### ASSIGNMENT
Give back an exact copy of the lines in the records below, from the line that has "ring dip: (907, 1111)" through the line that has "pinky tip: (1353, 1129)", and nothing besides.

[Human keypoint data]
______________________________

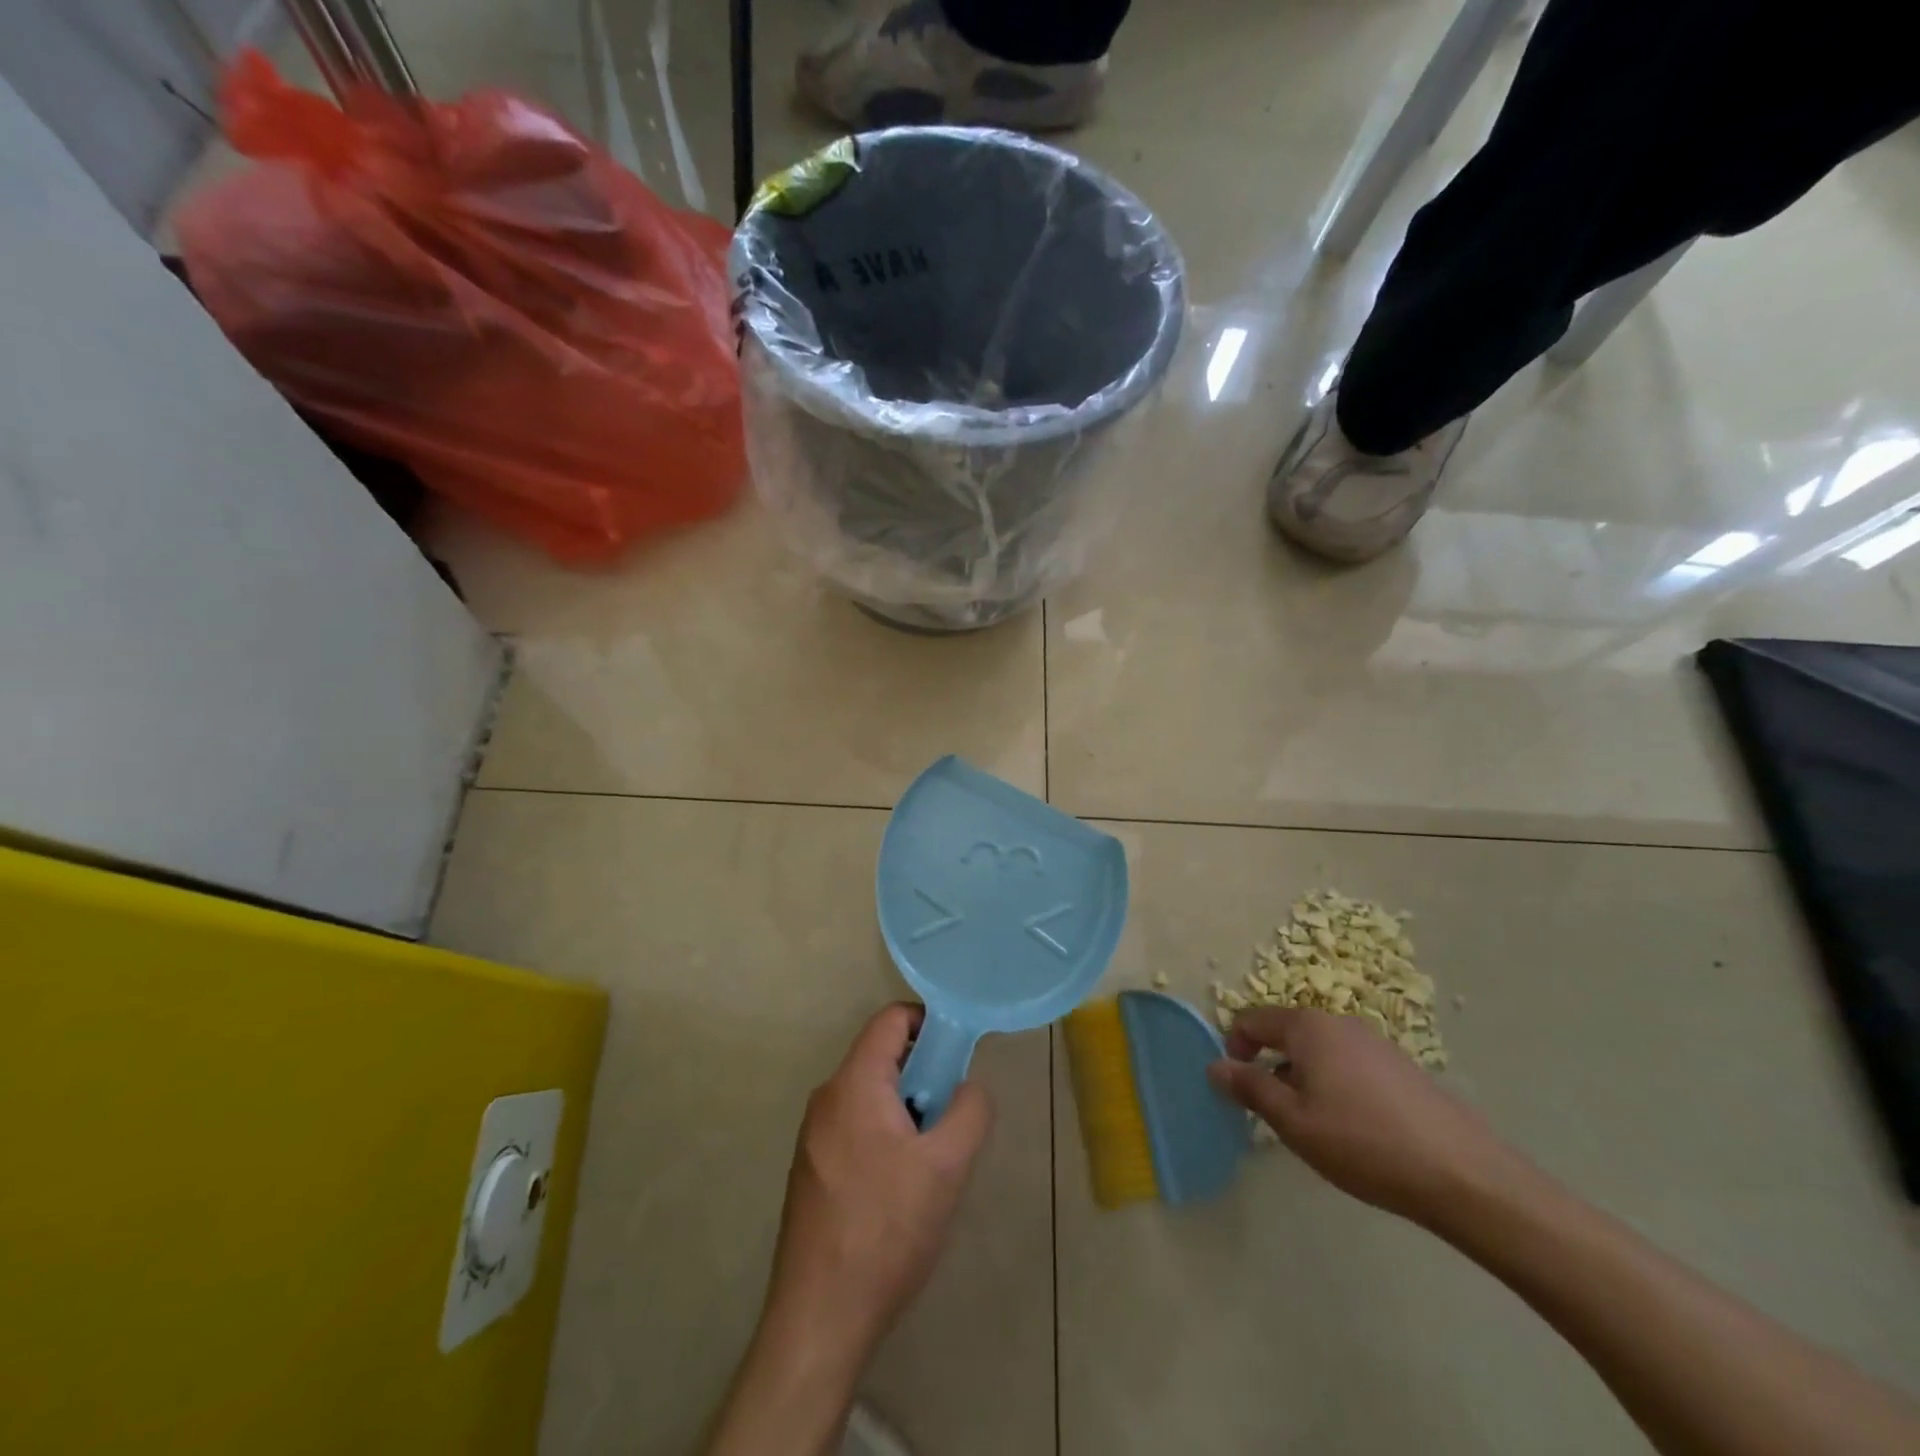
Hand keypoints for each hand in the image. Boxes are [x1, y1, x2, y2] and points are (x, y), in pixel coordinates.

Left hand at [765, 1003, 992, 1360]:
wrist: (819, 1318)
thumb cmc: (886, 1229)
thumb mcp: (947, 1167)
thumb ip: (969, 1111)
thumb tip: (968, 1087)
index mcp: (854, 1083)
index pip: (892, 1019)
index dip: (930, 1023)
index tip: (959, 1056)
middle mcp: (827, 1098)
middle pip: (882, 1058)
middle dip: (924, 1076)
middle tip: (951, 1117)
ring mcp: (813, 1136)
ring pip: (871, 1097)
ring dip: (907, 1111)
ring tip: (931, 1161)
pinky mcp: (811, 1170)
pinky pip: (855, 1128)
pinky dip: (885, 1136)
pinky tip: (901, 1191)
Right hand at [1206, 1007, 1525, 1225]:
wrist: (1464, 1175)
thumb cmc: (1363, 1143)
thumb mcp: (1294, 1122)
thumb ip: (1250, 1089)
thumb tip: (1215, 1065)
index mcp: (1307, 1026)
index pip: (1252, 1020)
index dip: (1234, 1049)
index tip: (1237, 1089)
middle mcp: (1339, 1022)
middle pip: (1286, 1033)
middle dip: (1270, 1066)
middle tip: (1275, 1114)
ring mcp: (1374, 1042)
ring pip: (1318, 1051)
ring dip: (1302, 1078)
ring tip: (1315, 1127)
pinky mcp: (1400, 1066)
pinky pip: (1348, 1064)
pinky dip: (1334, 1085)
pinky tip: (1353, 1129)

______________________________

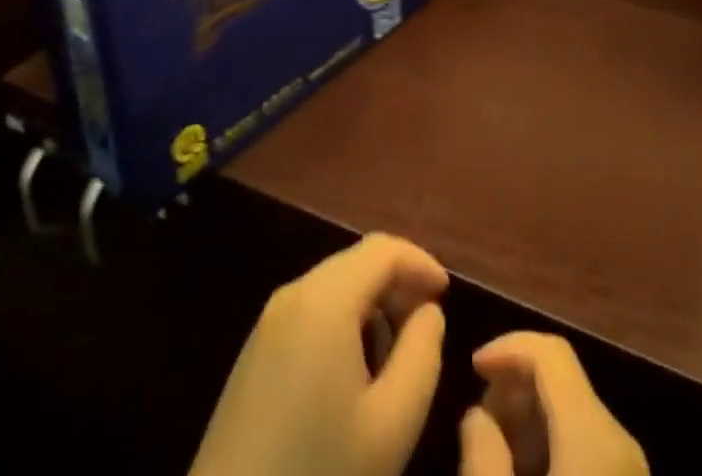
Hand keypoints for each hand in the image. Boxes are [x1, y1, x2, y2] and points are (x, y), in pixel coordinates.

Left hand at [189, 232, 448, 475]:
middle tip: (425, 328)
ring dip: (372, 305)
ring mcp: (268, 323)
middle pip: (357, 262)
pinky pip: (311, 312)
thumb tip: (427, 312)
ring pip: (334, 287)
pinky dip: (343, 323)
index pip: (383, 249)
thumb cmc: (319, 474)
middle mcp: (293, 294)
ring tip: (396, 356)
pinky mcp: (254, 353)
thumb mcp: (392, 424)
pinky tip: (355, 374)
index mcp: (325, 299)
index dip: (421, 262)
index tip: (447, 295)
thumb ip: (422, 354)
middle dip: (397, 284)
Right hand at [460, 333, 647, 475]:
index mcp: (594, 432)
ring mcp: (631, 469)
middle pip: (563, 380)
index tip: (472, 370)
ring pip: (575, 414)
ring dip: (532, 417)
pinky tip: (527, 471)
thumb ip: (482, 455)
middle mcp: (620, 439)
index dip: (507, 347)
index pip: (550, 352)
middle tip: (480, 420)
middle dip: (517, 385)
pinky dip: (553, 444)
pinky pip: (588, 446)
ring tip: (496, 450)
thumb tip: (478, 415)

______________________________

### EXERCISE RESPONSE
ring dip: (907, 1111)
ring tip: (931, 1161)
pinky mcp: (811, 1170)
pinky pip: (855, 1128)
pinky dip: (885, 1136)
pinky tip: (901, 1191)
Right hand at [1206, 1007, 1525, 1225]:
wrist: (1464, 1175)
thumb cmc: (1363, 1143)
thumb mcp: (1294, 1122)
thumb ip: (1250, 1089)
thumb tip: (1215, 1065)
index mcp: (1307, 1026)
index pip: (1252, 1020)
index dip: (1234, 1049)
index tip: (1237, 1089)
middle mcp: (1339, 1022)
middle pip: (1286, 1033)
middle dip: (1270, 1066)
middle tip: (1275, 1114)
ring mcp: (1374, 1042)
ring pip: (1318, 1051)
ring dip: (1302, 1078)
ring tip: (1315, 1127)
pinky mcp: (1400, 1066)
pinky pip: (1348, 1064)
pinky dip: (1334, 1085)
pinky tip: (1353, 1129)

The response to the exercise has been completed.